Em maio de 2023, o Plenário do STF referendou uma liminar deferida por Gilmar para suspender a regra. Foto: assessoria
Com Consultor Político
Em julgamento virtual encerrado nesta sexta-feira (21/3), o Supremo Tribunal Federal acabou com a presunção de boa-fé nas compras de ouro por pessoas jurídicas. Por unanimidade, o Plenário reconheceu a inconstitucionalidade de trecho da Lei 12.844/2013 que dispensa a apresentação de documentos que comprovem a legalidade do mineral em transações comerciais.
O colegiado se posicionou ao julgar as Ações Diretas de Inconstitucionalidade (ADIs) 7.273 e 7.345. As ações foram ajuizadas, respectivamente, pelo Partido Socialista Brasileiro (PSB) e pela Rede Sustentabilidade e pelo Partido Verde (PV).
As siglas questionaram a validade do parágrafo 4º do artigo 39 da referida lei. O dispositivo presume “a legalidade do ouro adquirido e a boa-fé da pessoa jurídica adquirente quando as informações mencionadas neste artigo, prestadas pelo vendedor, estiverem devidamente arquivadas na sede da instituição legalmente autorizada a realizar a compra de ouro”.
Para os partidos, o dispositivo reduziu as responsabilidades das Distribuidoras de Títulos e Valores Mobiliários (DTVMs). Elas são únicas que têm autorização do Banco Central para comprar e revender ouro oriundo de garimpos da região da Amazônia. Graças à lei, a transação pode ser feita só com base em informações prestadas pelos próprios vendedores.
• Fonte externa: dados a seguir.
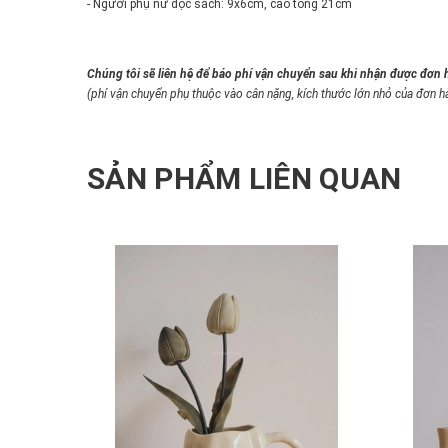
- Người phụ nữ đọc sách: 9x6cm, cao tổng 21cm
Chúng tôi sẽ liên hệ để báo phí vận chuyển sau khi nhận được đơn 
(phí vận chuyển phụ thuộc vào cân nặng, kích thước lớn nhỏ của đơn h
SẢN PHẨM LIÊN QUAN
Em maio de 2023, o Plenário do STF referendou uma liminar deferida por Gilmar para suspender a regra.
O ministro Gilmar Mendes, relator das ADIs, votou pela inconstitucionalidade do dispositivo por entender que a presunção da boa-fé “sabota” as medidas de controle ao garimpo ilegal. Para ele, a norma não só facilita, mas incentiva a comercialização de ouro extraído fora da lei. Até a publicação desta notícia, o decano foi acompanhado por Alexandre de Moraes, Flávio Dino, Dias Toffoli, Cristiano Zanin e Cármen Lúcia.
Em seu voto, o decano argumentou que a decisão seguiria uma linha do STF de declarar a inconstitucionalidade “de normas que, a pretexto de desburocratizar o licenciamento ambiental, afastam ou enfraquecem o controle prévio de empreendimentos que impactam o meio ambiente”.
“No caso das alterações promovidas pela Lei 12.844/2013, não é difícil verificar que a simplificação do processo de compra de ouro permitiu a expansão do comércio ilegal e fortaleceu as atividades de garimpo ilegal, o desmatamento, a contaminação de rios, a violência nas regiões de garimpo, chegando a atingir os povos indígenas das áreas afetadas.”
Apontou, também, que o garimpo ilegal na Amazônia colabora para aumento da insegurança na região porque é uma porta de entrada para outros crimes relacionados direta ou indiretamente com a prática. Segundo o relatório Cartografias da Violência na Amazônia, do Fórum Brasileiro de Segurança Pública, o lucro da venda de ouro ilegal é usado para financiar tráfico de droga e de armas, por exemplo.
“É preciso que esse consórcio espúrio, formado entre garimpo ilegal e organizações criminosas, seja o quanto antes paralisado, o que justifica não apenas a declaração de inconstitucionalidade do artigo 39, parágrafo 4º, da Lei 12.844/2013, como também a determinação de providências administrativas tendentes a incrementar a fiscalização”, escreveu Gilmar.
O advogado Rafael Carneiro, sócio do Carneiros Advogados, representou PSB no caso. Em nota à revista eletrônica Consultor Jurídico, ressaltou que a consolidação do dever de rastreamento “é importante para combater a degradação ambiental e o garimpo ilegal em terras indígenas”.